In fact that is one of the main reasons why Data Warehouse projects fail, the queries produce wrong data. Not because the ETL logic is wrong, because of the source data. Just by performing the transformations in a Calculation View now, neither will it get easier nor is the problem made go away. A service order is still producing the wrong amount figures. A user not knowing the various spellings of a city name is still selecting a fraction of the data only. Actually it is worse as in a Data Warehouse additional options are available.
- Since all changed data gets processed, data consistency checks can be made. Are all sales order types the ones we expect? Is the data consistent in itself, e.g. country – postal code – city – street?
- If problems are found we can notify the source system users. To some degree the source system can be corrected automatically, for those records there is no doubt taking away lots of manual work from the people maintaining the data.

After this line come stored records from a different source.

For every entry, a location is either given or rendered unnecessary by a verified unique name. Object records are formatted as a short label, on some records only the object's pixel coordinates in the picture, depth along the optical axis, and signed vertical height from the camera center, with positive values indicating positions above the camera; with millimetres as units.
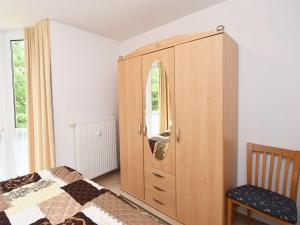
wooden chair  1356 -806
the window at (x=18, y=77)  2527 +444
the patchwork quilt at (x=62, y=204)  945 -616
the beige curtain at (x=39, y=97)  2232 +124
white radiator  2502 -635
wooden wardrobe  1524 -196
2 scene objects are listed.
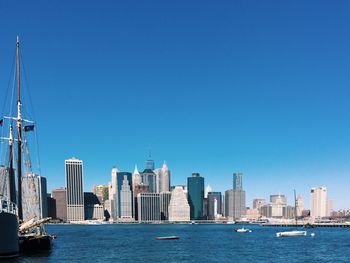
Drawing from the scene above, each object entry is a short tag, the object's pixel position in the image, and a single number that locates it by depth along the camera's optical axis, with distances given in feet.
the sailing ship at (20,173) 270.46
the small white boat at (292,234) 553.40
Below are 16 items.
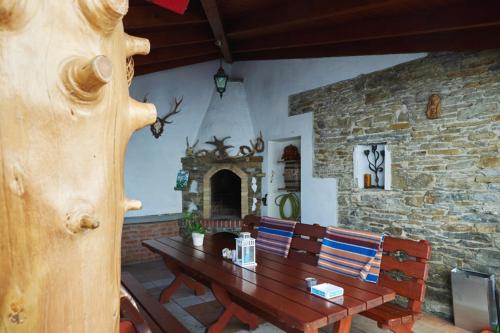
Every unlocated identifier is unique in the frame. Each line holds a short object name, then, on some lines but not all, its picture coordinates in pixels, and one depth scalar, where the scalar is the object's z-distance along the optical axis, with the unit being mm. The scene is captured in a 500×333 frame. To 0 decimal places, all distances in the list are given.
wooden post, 608
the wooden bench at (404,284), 2506
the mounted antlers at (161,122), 6484
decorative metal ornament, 4500
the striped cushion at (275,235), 3600
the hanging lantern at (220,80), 5744
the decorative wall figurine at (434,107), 3756
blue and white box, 2165
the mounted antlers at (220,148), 6520
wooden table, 1976
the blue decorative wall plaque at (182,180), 6691
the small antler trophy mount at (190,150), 6707
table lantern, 2930
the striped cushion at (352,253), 2803
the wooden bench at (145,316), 2013
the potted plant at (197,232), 3742
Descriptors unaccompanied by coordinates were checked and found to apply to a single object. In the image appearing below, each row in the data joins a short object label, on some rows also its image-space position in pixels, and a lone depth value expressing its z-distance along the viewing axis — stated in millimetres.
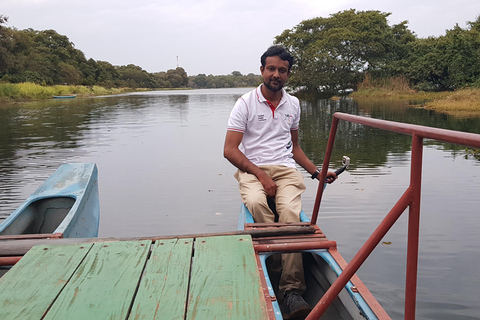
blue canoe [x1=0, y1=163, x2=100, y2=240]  3862
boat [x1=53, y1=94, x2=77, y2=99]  40781
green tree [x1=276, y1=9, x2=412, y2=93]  33469
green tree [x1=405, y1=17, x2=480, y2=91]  25297
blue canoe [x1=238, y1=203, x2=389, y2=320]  2037
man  3285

- Data can be enriched, e.g. in addition to the ERP city name an additional column with the standardized city name can be added and that is mostly.
- As the logic is executed for changed records and only once, way more sophisticated checks can be implemented.

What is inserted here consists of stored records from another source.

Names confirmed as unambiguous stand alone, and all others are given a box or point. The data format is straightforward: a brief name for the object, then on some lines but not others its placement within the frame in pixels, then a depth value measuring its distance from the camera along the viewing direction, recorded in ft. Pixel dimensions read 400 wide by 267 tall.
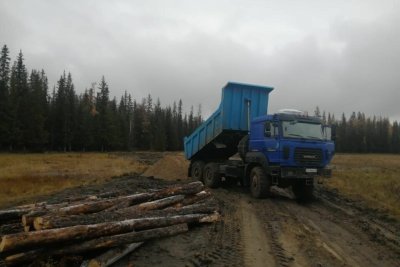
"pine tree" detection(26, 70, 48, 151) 184.21
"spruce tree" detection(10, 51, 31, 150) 176.65
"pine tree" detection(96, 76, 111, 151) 238.48
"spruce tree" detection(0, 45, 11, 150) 171.42
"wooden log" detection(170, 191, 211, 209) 33.52
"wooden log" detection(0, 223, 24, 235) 24.45
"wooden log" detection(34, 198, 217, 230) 21.39
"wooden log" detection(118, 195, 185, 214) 27.87
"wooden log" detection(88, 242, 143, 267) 19.76
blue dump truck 42.63
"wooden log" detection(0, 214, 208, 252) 19.01
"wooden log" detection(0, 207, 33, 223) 26.58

The result would look like here where an additional column CityNameStandardized had been added. There the user can be certain only one spelling is found for each city. This does not fix bad input data somehow magically but
- Due to the standardization process faulty records have been identified and can be brought to the sales department’s attention. (Row 4 and 14)
- Valid records have a single spelling only (e.g. row 21)
While showing incorrect data in the source to make the problems visible has its merits, in reality this often leads to users not trusting the reporting solution any longer. Being able to explain each case does not help much when users do lose their faith in the solution and hence are not using it anymore.
Imagine a query was executed yesterday, sum of revenue per country in 2011. The result was this:
Today the same query is executed but the result is a different one: Suddenly the new amount for the past did change, what belonged to Germany before is now in Austria!
All is correct, the company with that large revenue did relocate yesterday to Austria. Or in technical terms, the customer with the CustomerNumber 0000000187 got a new Address ID and this is an address in Austria. As said, everything is perfectly good, but is this what the end user wants to see?
In a Data Warehouse one of the important decisions is where to keep history, using which of the many options, where the current data is requested and where both, history and current data, is needed.
Using above example, in the Data Warehouse are two AddressIDs. The one was added to the fact table directly, so it contains the AddressID of the day of the booking. This is used for the historically correct query.
And then the customer has an AddressID, that is the current value.
Reports about past data can change at any time because most tables do not contain the full history in an ERP system. Neither needed nor wanted there. But for the user it can be a great surprise and problem if a report about past years does show other numbers, just because the master record got updated. In a Data Warehouse we have the same problem, but there we have options to decide for each data if and how to keep the history. It needs to be factored in when building the Data Warehouse however.